The default configuration file is docker-compose.yml, which runs on top of the configuration found in the Dockerfile.

First install the docker binary:

sudo curl -L "$(uname -s)-$(uname -m)" -o /usr/local/bin/docker-compose

Then run:

sudo chmod +x /usr/local/bin/docker-compose

Now you can run:

docker-compose --version

Tip: If you ever need to explore inside a running container you can run one of the following commands (depending on the underlying OS in the image):

  • sudo docker exec -it 646 /bin/sh
  • sudo docker exec -it 646 /bin/bash
  • sudo docker exec -it 646 powershell

Now that Docker Compose is available, let’s create a configuration file for it, docker-compose.yml, as seen in Listing 3.

Listing 3. docker-compose.yml

version: '3.3'
      context: .
      - 8000:8000
      - 8080:8080
      - SERVER_PORT=8080
      - ./:/app
    command: ./mvnw spring-boot:run"-agentlib:jdwp=transport=dt_socket,server=y,suspend=n,address=*:8000"

The first key fact here is that ports 8080 and 8000 are open. 8000 is the conventional Java debug port, and is referenced by the command rope. the docker-compose command overrides the CMD definition in the Dockerfile. To reiterate, docker-compose runs on top of the Dockerfile.

Writes sudo docker-compose build --no-cache idg-java-docker to build the image.

Start the application with sudo docker-compose up. Now kill him with Ctrl-c.

Now run the container in the background with sudo docker-compose up -d for standalone mode. Then you can turn it off with sudo docker-compose down.

Confirm your new application with git init, git add ., git commit -m "initial".

Now visit and create a new repository. Follow the instructions to push the project:

git remote add origin
git branch -M main
git push -u origin main

Now open Visual Studio Code on your local system. (Or any Java IDE enabled for remote debugging; for more information on running VS Code and Java, see here. All modern IDEs will clone a repository directly from the clone address of the GitHub repository.) Do that now.

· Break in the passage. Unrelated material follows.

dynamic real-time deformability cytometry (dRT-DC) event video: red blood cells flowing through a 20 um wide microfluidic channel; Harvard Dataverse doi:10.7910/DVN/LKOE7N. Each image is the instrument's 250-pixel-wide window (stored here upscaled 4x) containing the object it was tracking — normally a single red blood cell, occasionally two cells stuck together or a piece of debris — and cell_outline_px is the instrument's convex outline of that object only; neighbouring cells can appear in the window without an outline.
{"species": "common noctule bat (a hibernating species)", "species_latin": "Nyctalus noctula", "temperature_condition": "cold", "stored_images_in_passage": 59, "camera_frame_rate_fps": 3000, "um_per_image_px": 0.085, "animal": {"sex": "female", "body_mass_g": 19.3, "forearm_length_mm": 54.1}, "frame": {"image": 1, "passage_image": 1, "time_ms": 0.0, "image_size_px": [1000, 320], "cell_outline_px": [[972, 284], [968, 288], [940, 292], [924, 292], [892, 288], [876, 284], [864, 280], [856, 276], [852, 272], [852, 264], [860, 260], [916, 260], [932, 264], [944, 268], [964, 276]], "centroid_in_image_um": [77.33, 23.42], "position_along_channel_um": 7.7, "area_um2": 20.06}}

Now open the Java Debug Settings for your IDE. In VS Code, this is the launch.json file. Create a configuration entry like the one seen in Listing 4. Other IDEs (Eclipse, IntelliJ, etc.) will have similar startup configuration dialogs with the same input fields.

Listing 4. Debugging settings for the IDE client

  "type": "java",
  "name": "Attach to Remote Program",
  "request": "attach",
  "hostName": "<The host name or ip address of remote debuggee>",
  "port": 8000

Connect the IP address of your VM, then start this configuration by going to Debug and run the “Attach to remote program” configuration.

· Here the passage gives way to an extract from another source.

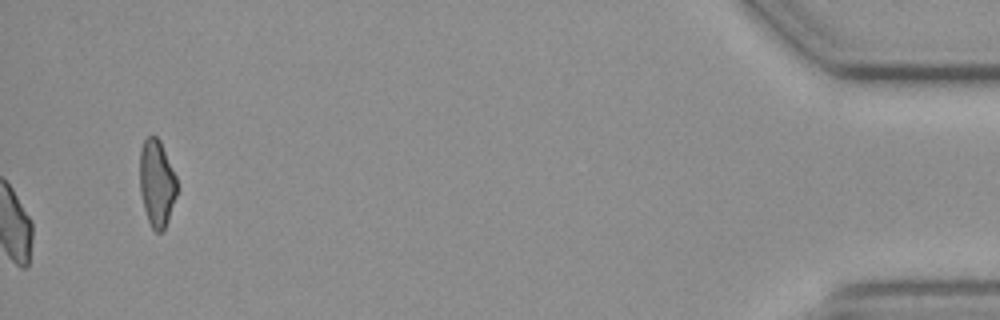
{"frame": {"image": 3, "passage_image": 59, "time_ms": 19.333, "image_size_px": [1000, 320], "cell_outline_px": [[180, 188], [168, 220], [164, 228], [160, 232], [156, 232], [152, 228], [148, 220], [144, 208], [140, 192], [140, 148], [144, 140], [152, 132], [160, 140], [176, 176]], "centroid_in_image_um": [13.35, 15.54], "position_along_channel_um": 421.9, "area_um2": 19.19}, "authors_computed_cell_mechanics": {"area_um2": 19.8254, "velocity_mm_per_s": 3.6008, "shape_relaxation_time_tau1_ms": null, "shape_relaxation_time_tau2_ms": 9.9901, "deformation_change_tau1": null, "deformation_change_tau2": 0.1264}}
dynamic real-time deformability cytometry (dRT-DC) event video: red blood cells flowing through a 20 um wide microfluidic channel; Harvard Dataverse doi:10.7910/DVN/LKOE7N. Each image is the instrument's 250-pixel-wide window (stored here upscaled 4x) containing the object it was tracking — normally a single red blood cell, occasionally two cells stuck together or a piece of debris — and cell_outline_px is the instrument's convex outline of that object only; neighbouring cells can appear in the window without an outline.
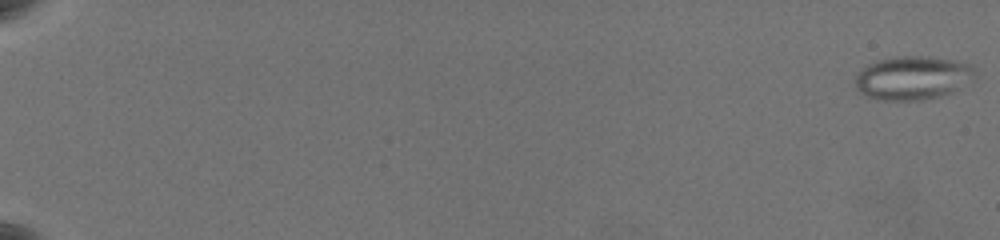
{"species": "common noctule bat (a hibernating species)", "species_latin": "Nyctalus noctula", "temperature_condition": "warm", "stored_images_in_passage": 63, "camera_frame_rate_fps": 3000, "um_per_image_px": 0.085, "animal": {"sex": "female", "body_mass_g": 19.5, "forearm_length_mm": 54.1}, "frame": {"image": 1, "passage_image": 1, "time_ms": 0.0, "image_size_px": [1000, 240], "cell_outline_px": [[976, 72], [972, 76], [956, 88], [948, 92], [936, 96], [920, 100], [876, 100], [860, 92], [856, 88], [856, 76], [868, 64], [876, 60], [896, 56], [928, 56], [956, 60], [972, 64]], "centroid_in_image_um": [77.52, 6.59], "position_along_channel_um": 7.5, "area_um2": 29.94}}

After the debugger is attached, you can edit the file (for example, change the greeting message to “Hello InfoWorld!”) And save it. Now click on the “Hot Module Swap” button (the lightning bolt icon). VS Code will update the running program.

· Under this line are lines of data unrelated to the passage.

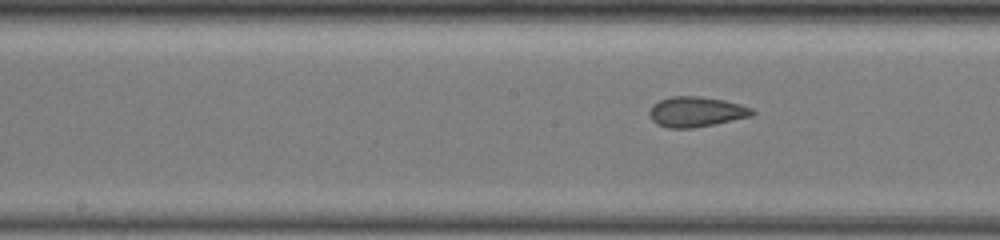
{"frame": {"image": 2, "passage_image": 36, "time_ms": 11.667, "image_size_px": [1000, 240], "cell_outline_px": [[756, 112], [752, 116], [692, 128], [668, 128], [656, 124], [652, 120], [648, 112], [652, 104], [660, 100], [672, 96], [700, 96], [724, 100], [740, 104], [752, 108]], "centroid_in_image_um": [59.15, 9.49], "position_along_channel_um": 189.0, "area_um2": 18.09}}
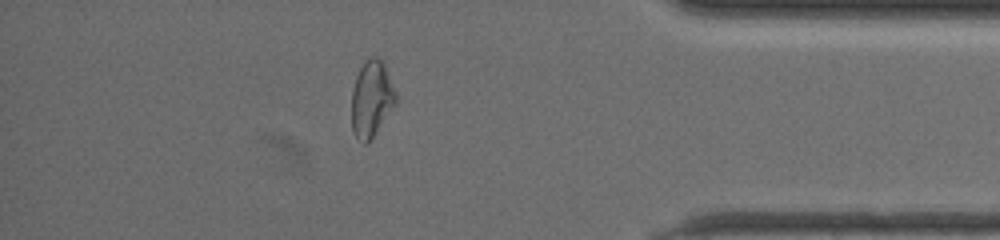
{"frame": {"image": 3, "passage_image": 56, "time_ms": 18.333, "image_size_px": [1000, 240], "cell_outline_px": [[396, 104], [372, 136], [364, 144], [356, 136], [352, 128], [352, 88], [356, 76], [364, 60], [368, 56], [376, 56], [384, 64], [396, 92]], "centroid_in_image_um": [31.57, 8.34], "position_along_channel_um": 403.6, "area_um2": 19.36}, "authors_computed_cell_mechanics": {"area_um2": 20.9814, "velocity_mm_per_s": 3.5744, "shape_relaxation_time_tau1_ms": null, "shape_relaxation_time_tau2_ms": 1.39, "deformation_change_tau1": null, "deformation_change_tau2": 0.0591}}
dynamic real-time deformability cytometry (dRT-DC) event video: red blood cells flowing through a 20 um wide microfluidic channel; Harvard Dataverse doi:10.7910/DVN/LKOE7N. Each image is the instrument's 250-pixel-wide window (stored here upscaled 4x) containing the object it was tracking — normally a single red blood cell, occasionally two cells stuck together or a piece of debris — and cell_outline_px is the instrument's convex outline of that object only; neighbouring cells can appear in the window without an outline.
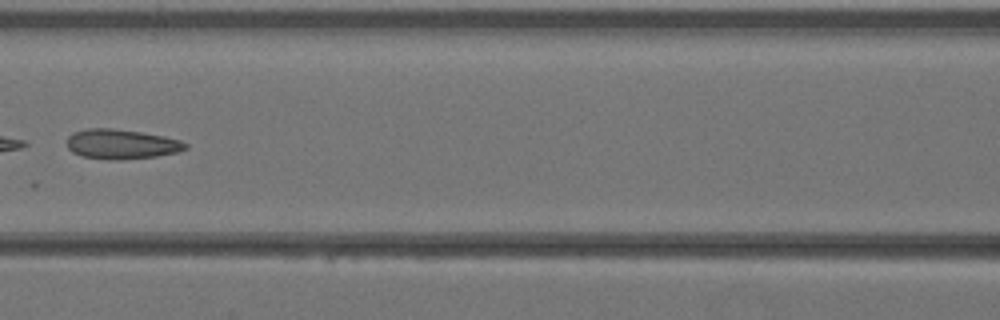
{"species": "Egyptian fruit bat (a non-hibernating species)", "species_latin": "Rousettus aegyptiacus", "temperature_condition": "warm", "stored_images_in_passage": 23, "camera_frame_rate_fps": 3000, "um_per_image_px": 0.085, "animal": {"sex": "female"}, "frame": {"image": 1, "passage_image": 6, "time_ms": 1.667, "image_size_px": [1000, 320], "cell_outline_px": [[188, 148], [176, 152], [156, 156], [120, 160], [112, 160], [80, 156], [72, 152], [68, 148], [68, 136], [72, 132], [88, 128], [112, 128], [140, 132], [164, 136], [180, 140], [188, 144]], "centroid_in_image_um": [10.3, 12.25], "position_along_channel_um": 156.3, "area_um2": 20.58}}
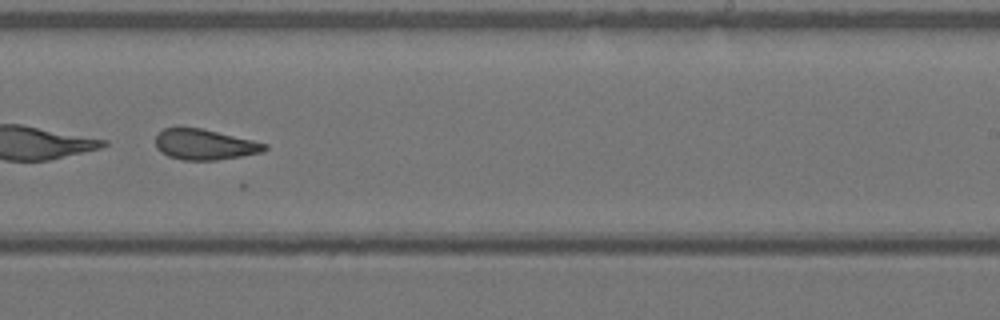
{"frame": {"image": 2, "passage_image": 13, "time_ms": 4.0, "image_size_px": [1000, 320], "cell_outline_px": [[268, 148], [264, 152], [216, 160], [184, 160], [168, 156], [160, 152], [156, 148], [156, 136], [164, 128], [200, 128], [252, 140], [268, 144]], "centroid_in_image_um": [17.4, 12.29], "position_along_channel_um": 271.6, "area_um2": 19.25}}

Look again for the app in the browser and you will see that it will reflect the change.

Now the last trick. Set a breakpoint by double-clicking on line 13 of the IDE. Now visit the application again. The breakpoint will hit, the IDE will appear, and full debugging capabilities will be available.

There are other approaches to Dockerizing a development flow, but the way described in this article gives you code refresh and Debugging for local and remote systems in a relatively simple setup.